On 29 November 2002 the Supreme Court upheld the judgment of the High Court. Accordingly, having regard to the provisions of the 2002 (No. 2) Act, election agents and national agents of political parties had until 20 December 2002 to furnish the Election Expenses Statements to the Standards Commission.

The Standards Commission decided that it would not be appropriate to refer a file to the Director of Public Prosecutions where, specifically as a result of the judgments, it was found that an overspend occurred at the general election. In arriving at its decision, the Standards Commission had regard to the fact that the original High Court judgment was delivered on 16 May 2002, the last day of campaigning at the election. Prior to that date, agents and candidates were entitled to assume that the rules on spending were as set out in the relevant legislation and reflected in the guidelines published by the Standards Commission. The Standards Commission was mindful of the fact that it would be a defence to a prosecution for overspending that a person did not know, and could not reasonably have known, that he or she incurred election expenses above the statutory limit.

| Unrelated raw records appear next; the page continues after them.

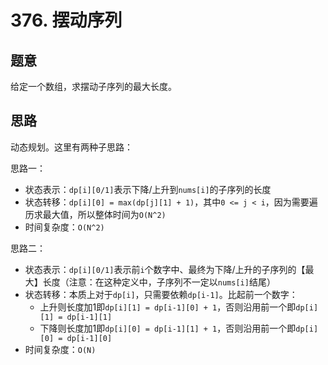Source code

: # 376. 摆动序列

## 题意

给定一个数组，求摆动子序列的最大长度。

## 思路

动态规划。这里有两种子思路：

思路一：

- 状态表示：`dp[i][0/1]`表示下降/上升到`nums[i]`的子序列的长度
- 状态转移：`dp[i][0] = max(dp[j][1] + 1)`，其中`0 <= j < i`，因为需要遍历求最大值，所以整体时间为`O(N^2)`
- 时间复杂度：`O(N^2)`

思路二：

- 状态表示：`dp[i][0/1]`表示前`i`个数字中、最终为下降/上升的子序列的【最大】长度（注意：在这种定义中，子序列不一定以`nums[i]`结尾）
- 状态转移：本质上对于`dp[i]`，只需要依赖`dp[i-1]`。比起前一个数字：
  - 上升则长度加1即`dp[i][1] = dp[i-1][0] + 1`，否则沿用前一个即`dp[i][1] = dp[i-1][1]`
  - 下降则长度加1即`dp[i][0] = dp[i-1][1] + 1`，否则沿用前一个即`dp[i][0] = dp[i-1][0]`
- 时间复杂度：`O(N)`
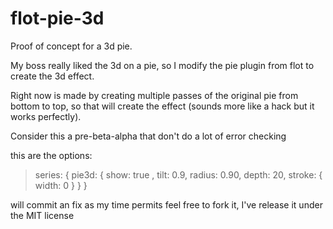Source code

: flot-pie-3d
===========

Proof of concept for a 3d pie.

My boss really liked the 3d on a pie, so I modify the pie plugin from flot to create the 3d effect.

Right now is made by creating multiple passes of the original pie from bottom to top, so that will create the effect (sounds more like a hack but it works perfectly). 

Consider this a pre-beta-alpha that don't do a lot of error checking

this are the options:

>series: {
>  pie3d: {
>   show: true ,
>      tilt: 0.9,
>      radius: 0.90,
>      depth: 20,
>      stroke: {
>        width: 0
>      }
>  }
>}

will commit an fix as my time permits feel free to fork it, I've release it under the MIT license
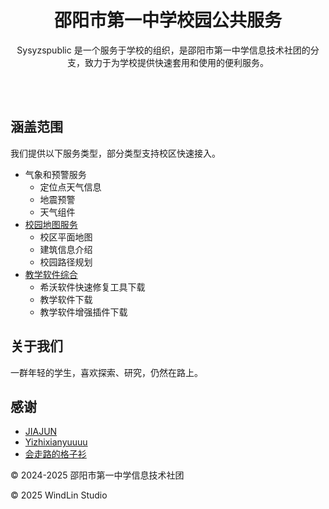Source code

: <div align="center">
<h1 align="center">邵阳市第一中学校园公共服务</h1>

Sysyzspublic 是一个服务于学校的组织，是邵阳市第一中学信息技术社团的分支，致力于为学校提供快速套用和使用的便利服务。

</div>

</br>
</br>

## 涵盖范围

我们提供以下服务类型，部分类型支持校区快速接入。
- 气象和预警服务
  - 定位点天气信息
  - 地震预警
  - 天气组件
- [校园地图服务](https://sysyzspublic.github.io/sysyz-gis)
  - 校区平面地图
  - 建筑信息介绍
  - 校园路径规划
- [教学软件综合](https://sysyzspublic.github.io/seewosoftdown)
  - 希沃软件快速修复工具下载
  - 教学软件下载
  - 教学软件增强插件下载

## 关于我们
一群年轻的学生，喜欢探索、研究，仍然在路上。

## 感谢
- [JIAJUN](https://github.com/Fuwaki)
- [Yizhixianyuuuu](https://github.com/yizhixianyuuuu)
- [会走路的格子衫](https://github.com/bk-tshirt)



© 2024-2025 邵阳市第一中学信息技术社团

© 2025 WindLin Studio
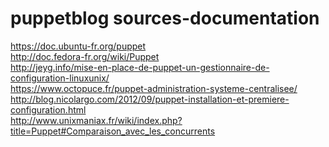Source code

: # puppetblog sources-documentation
https://doc.ubuntu-fr.org/puppet <br/>
http://doc.fedora-fr.org/wiki/Puppet <br/>
http://jeyg.info/mise-en-place-de-puppet-un-gestionnaire-de-configuration-linuxunix/<br/>
https://www.octopuce.fr/puppet-administration-systeme-centralisee/<br/>
http://blog.nicolargo.com/2012/09/puppet-installation-et-premiere-configuration.html<br/>
http://www.unixmaniax.fr/wiki/index.php?title=Puppet#Comparaison_avec_les_concurrents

The Standards Commission also decided that if an overspend did occur, specifically as a result of the judgments, it would not be recommending to the Minister for Finance that the amount of the overspend should be deducted from the reimbursement of election expenses payable to the candidate or from the Exchequer funding payable to the political party. The making of such a recommendation was open to the Standards Commission under the legislation. The Standards Commission also pointed out that it had no function in relation to the petitioning of the High Court in any case where it was felt that an overspend had materially affected the outcome of the election.

An advisory letter issued to each election agent and national agent setting out a basis for calculating the value of election expenses which were met out of public funds.

At the time of writing, the Election Expenses Statements received by the Standards Commission are being processed in preparation for laying before both Houses of the Oireachtas. Having regard to the major effort made by the Standards Commission to assist agents in completing the necessary documentation, it is a matter of serious concern that the standard of some of the returns falls far short of what might reasonably have been expected. It is difficult to avoid the conclusion that this is due in many cases to lack of care on the part of agents coupled, perhaps, with an element of disregard for either the requirements of the legislation or the mandate of the Standards Commission, or both. The result has been that much reworking of the material has been necessary causing a long delay in placing it in the public domain. The Standards Commission is committed to ensuring that a full account of election expenditure will emerge at the end of the process.